● **Brano scelto**:
○ ○ ○ ○

DOVE STIAMO ANDANDO?

Se lo chiede il visitatore davanti alla natura evocativa e provocatoria delle opere esposte al rinnovato Palazzo Grassi

Questa non è solo la domanda che quella volta pose Paul Gaugin all’alba del Modernismo, e poi riproposta nel 2000 da Damien Hirst per il titolo di una sua scultura. “Where are we going?” per chiedersi dove stava andando l’arte. E’ ciò che si chiede il visitatore davanti alla natura evocativa e provocatoria delle opere esposte a Palazzo Grassi, rinnovato nel suo antico e moderno splendore che propongono una riflessione sulla condizione umana, sulla cultura contemporanea e sul futuro del mondo in cui viviamo.

L’evento a Palazzo Grassi.

Duecento opere di arte moderna e contemporanea della collezione Pinault, mai esposte in pubblico, hanno festeggiato dal 30 aprile 2006 la riapertura di Palazzo Grassi a Venezia. La mostra si intitola “Where Are We Going?” e comprende lavori di oltre cinquanta artisti, da grandi maestri del dopo-guerra come Mark Rothko , Piero Manzoni e Donal Judd, a star internazionali come Damien Hirst, Pierre Huyghe, Cindy Shermann e Maurizio Cattelan, fino ad artisti più giovani come Urs Fischer, Piotr Uklanski e Rudolf Stingel.

Con questa ricca e stimolante kermesse François Pinault, uno dei maggiori collezionisti di arte del XX e XXI secolo, inaugura nel modo migliore la presidenza di Palazzo Grassi SpA, responsabilità che era già stata del suo personale amico Giovanni Agnelli. All’architetto giapponese Tadao Ando è stata affidata la ristrutturazione e il restyling degli interni del prestigioso palazzo settecentesco. Grazie ai lavori, durati un anno, i 3.000 metri quadrati di spazi sono stati trasformati per dare vita a un ambiente ideale per l’esposizione di opere d’arte moderna e contemporanea.

“Where are we going?” ne è un esempio. La mostra, curata da Alison M. Gingeras, propone opere dal dopoguerra in poi e comprende varie correnti artistiche come la Scuola di New York e l’Astrattismo Europeo, l’Arte Povera, il Minimalismo, il Post Minimalismo e la Pop Art, oltre a esponenti delle più recenti rivisitazioni Pop.

L’attività di Palazzo Grassi prevede un programma di esposizioni della collezione personale di François Pinault alternate a mostre tematiche e storiche con opere provenienti da prestatori e istituzioni internazionali.

Il percorso della Mostra

Il cagnolino multicolorato di Jeff Koons, in acciaio, simile ai palloncini delle fiere che fanno la gioia dei bambini, dà il benvenuto ai visitatori. A sottolineare la svolta anche una rilettura della facciata, affidata alla trama di fili di Olafur Eliassion. Inizia così il percorso espositivo del rinnovato Palazzo Grassi, con la mostra dal titolo "Where are we going?" ( "Dove stiamo andan¬do?").

○ ○ ○ ○

● **Istruzioni**:
a: Elenchi le correnti artistiche che, secondo il testo su Palazzo Grassi, sono comprese nella mostra curata da Alison M. Gingeras.
b: Prosegua il testo su Palazzo Grassi a partire dall'ultima frase riportata.

○ ○ ○ ○

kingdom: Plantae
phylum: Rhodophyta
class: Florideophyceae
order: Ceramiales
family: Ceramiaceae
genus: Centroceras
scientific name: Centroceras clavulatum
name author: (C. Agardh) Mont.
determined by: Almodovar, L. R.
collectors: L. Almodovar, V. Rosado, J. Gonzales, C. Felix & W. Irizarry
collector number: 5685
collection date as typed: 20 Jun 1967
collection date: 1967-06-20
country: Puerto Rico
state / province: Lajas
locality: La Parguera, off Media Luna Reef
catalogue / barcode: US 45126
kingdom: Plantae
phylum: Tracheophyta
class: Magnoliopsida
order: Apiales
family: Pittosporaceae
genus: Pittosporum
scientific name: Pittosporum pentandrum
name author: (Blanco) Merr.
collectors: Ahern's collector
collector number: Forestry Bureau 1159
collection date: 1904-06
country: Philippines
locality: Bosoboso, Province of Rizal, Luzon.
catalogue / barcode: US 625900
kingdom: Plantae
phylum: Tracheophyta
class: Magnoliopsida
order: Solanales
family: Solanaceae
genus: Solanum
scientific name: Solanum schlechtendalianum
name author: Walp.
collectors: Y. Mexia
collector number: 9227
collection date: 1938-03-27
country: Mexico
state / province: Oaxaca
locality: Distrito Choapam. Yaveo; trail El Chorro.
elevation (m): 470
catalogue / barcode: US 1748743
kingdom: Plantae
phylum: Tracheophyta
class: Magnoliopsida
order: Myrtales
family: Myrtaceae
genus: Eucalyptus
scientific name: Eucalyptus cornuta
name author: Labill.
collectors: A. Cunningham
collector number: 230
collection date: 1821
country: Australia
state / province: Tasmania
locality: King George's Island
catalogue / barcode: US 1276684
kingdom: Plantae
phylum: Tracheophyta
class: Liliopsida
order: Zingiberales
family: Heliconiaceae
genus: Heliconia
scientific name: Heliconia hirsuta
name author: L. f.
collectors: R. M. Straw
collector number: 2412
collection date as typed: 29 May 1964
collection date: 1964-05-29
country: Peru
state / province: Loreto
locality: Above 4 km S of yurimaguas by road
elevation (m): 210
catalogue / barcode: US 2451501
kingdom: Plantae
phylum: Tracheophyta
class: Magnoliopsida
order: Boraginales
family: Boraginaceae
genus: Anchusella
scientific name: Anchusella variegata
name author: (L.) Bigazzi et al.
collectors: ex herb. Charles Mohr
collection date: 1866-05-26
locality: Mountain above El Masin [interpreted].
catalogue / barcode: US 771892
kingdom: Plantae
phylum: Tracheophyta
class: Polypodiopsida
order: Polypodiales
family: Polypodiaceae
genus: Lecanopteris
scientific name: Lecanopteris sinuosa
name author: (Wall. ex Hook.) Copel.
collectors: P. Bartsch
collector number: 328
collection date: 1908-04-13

○ ○ ○ ○

● **Risposte attese**:
a:
Scuola di New York
Astrattismo Europeo
Arte Povera
Minimalismo
Post Minimalismo
Pop Art

b:
Quasi a far da guardiani all' entrata d'acqua, due robot dell' astro nascente: il giapponese Takashi Murakami. L'interno dell'atrio è dominato dal cuore sospeso, enfatizzazione estrema anche per il colore definito, di un'icona della pop art, altra opera di Koons, il protagonista “coccolato” dai media(in fondo, la sua celebrità la deve a quella famosa Cicciolina, diva del porno, eletta al parlamento. Ma ciò non turba più di tanto, visto i “traffici” odierni dei nostri governanti che si contentano di non darsi troppo fastidio tra di loro, piuttosto che scegliere, per esempio, come capo dello stato l’economista al di sopra di tutti, quel Mario Monti, troppo perbene per accontentare le due fazioni parlamentari!)di questa esposizione. Del tutto mimetizzata, invece, l'installazione sul pavimento di Carol Andre, uno degli esponenti più significativi della minimal art, ovvero l'antitesi concettuale della pop .

Nel 1970 Carol progettò per il Guggenheim di New York una superficie di 120 metri quadrati, composta di un modulo ripetitivo di 36 quadri, di sei diversi materiali, più la superficie stessa a costituire la "37esima opera", come recita il titolo. Successivamente, la composizione fu smembrata tra collezionisti pubblici e privati, poi ricostituita nel 1980 e esposta di nuovo dal 1981 al 2000 a Schaffhausen (Svizzera). Lo scorso autunno Pinault l'ha acquistata per 7 milioni di dollari, con l'intenzione di inserirla tra le opere di Palazzo Grassi.

Nello scalone di ingressi si è investiti da una pioggia di gocce arancione del giovane artista svizzero Urs Fischer. Infine il colpo di teatro che conclude il prologo alla vera esposizione: alla sommità dello scalone il ritratto-radiografia di François Pinault, sotto forma di teschio, dovuto al giovane polacco Piotr Uklanski.

E già in questo posto ci si può anche chiedere "Where Are We Going"? ovvero "dove stiamo andando? Questo il titolo della mostra, mutuato da una citazione di Paul Gauguin, ripresa da un' opera assai complessa, presente in mostra, di Damien Hirst, una teca di vetro con fossili di diversi animali, - anche preistorici, in un percorso concluso da un teschio umano.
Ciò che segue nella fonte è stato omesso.